If we look at our RFC 1930 section three, it defines an autonomous system as a connected group of one or more IP prefixes run by one or more network operators, which has a single and clearly defined routing policy. And if you are a network administrator at your company, you’re in control of an autonomous system.
The network administrator at the company down the road has their own autonomous system. When we begin our discussion of internal and external gateway protocols, we often refer to autonomous systems because it helps us understand what networks are inside of our control and which might be outside of our control.

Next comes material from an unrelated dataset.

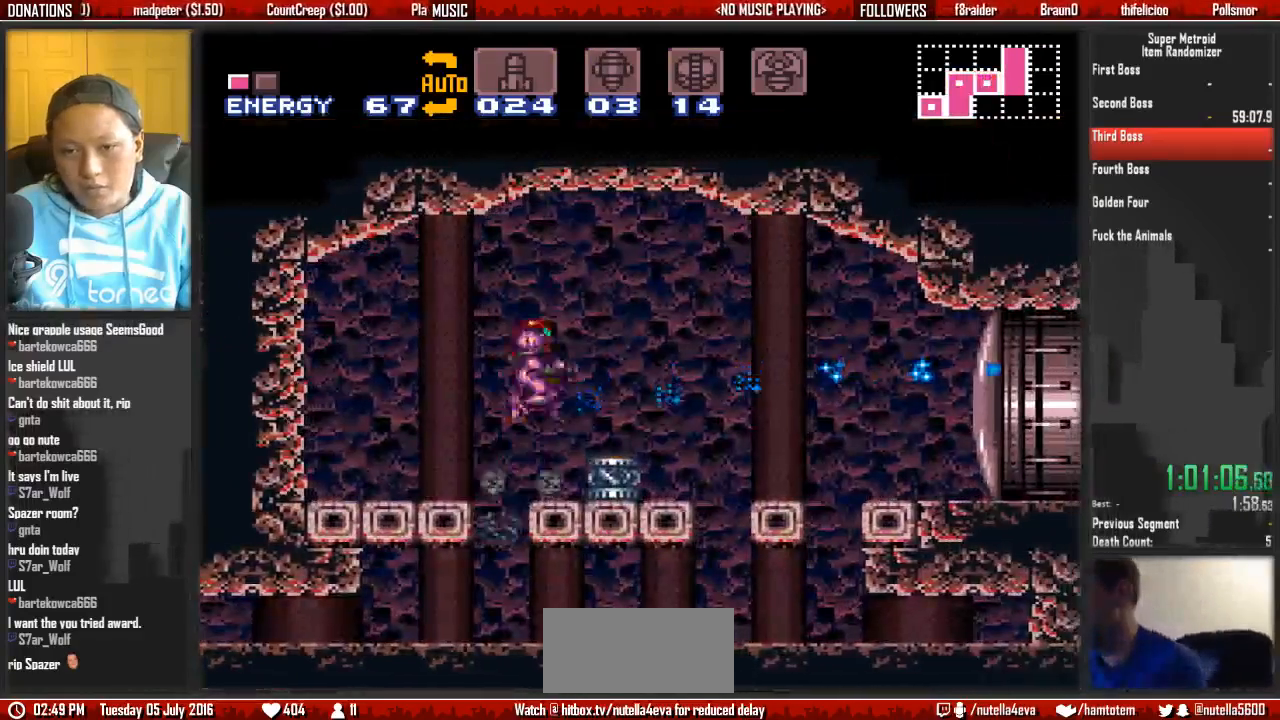
Gameplay with a controller (Nintendo layout); each line is a JSON object with the inputs held at the frame after it. "events" lists button and stick changes between this image and that frame as [ms after this image, input, new state], when the widget could be followed in between. Not read: L3 R3 START.
{"buttons": ["DPAD_RIGHT"], "events": [[200, "A", "up"]]}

An IGP is an interior gateway protocol. It’s a routing protocol that we would use to route between networks that are on our internal autonomous system. We would not use these routing protocols to route to autonomous systems that are outside of our control. We’ll talk about external gateway protocols in just a moment. There are a number of popular internal gateway protocols you might see used with IP version four. One is OSPF version two. It stands for Open Shortest Path First.

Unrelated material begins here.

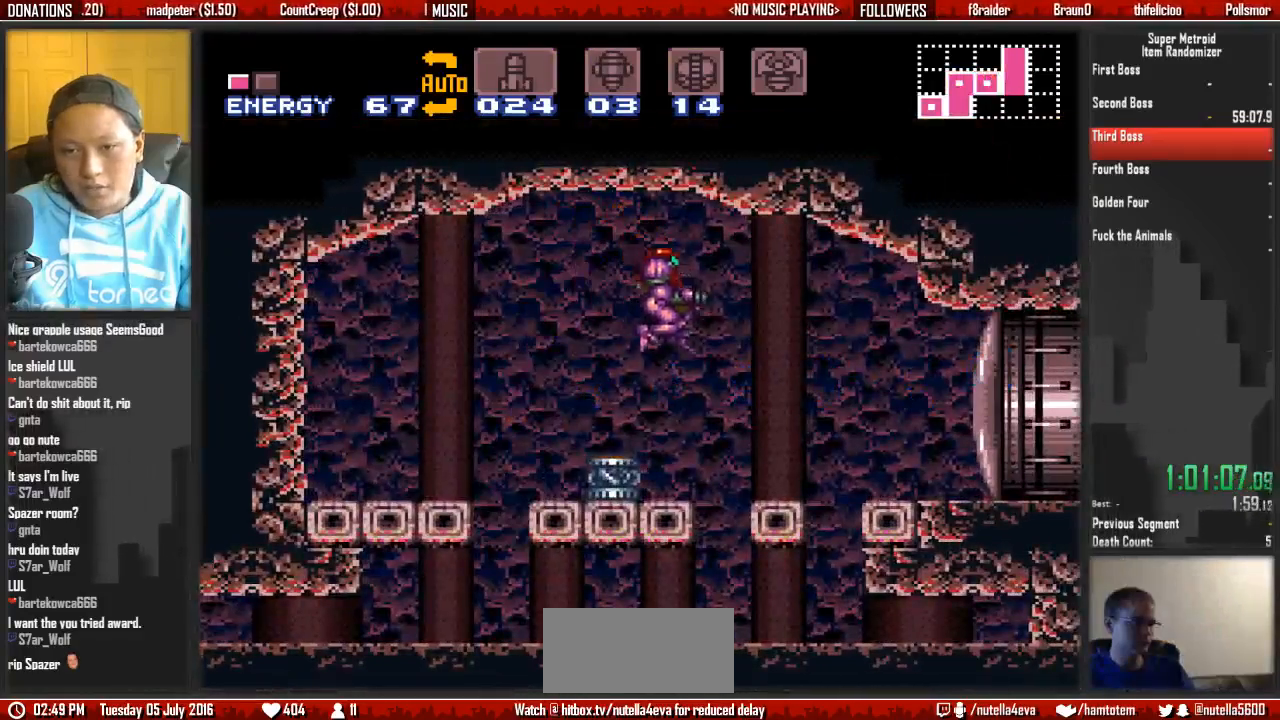
{"buttons": ["A", "DPAD_LEFT"], "events": [[17, "DPAD_RIGHT", "up"], [83, "DPAD_LEFT", "down"], [400, "A", "down"]]}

There’s also Routing Information Protocol version 2 or RIPv2. And for Cisco networks, you might commonly see EIGRP or Enhanced Interior Gateway Routing Protocol. Of course, there are also routing protocols available for IPv6, things like OSPF version 3, EIGO for IPv6, and RIPng, which stands for routing information protocol next generation.
Of course, our networks go much farther than just our internal communication. We needed some way to communicate to the outside world, to a partner or across the internet. We use an EGP or Exterior Gateway Protocol to provide this communication between autonomous systems. One of the most popular routing protocols used for this exterior gateway communication is BGP or Border Gateway Protocol. If you’re connecting to the internet, you’re probably using BGP as a dynamic routing protocol to that internet connection.
Here’s how all of this might fit together. We have four different autonomous systems. One that’s running the RIP routing protocol. One running EIGRP, another running OSPH, and one running RIPv2. To communicate outside of these autonomous systems, we use the exterior gateway protocol of BGP. This means that we can have an internet connection and all of these devices can route from one side to the other using this BGP protocol.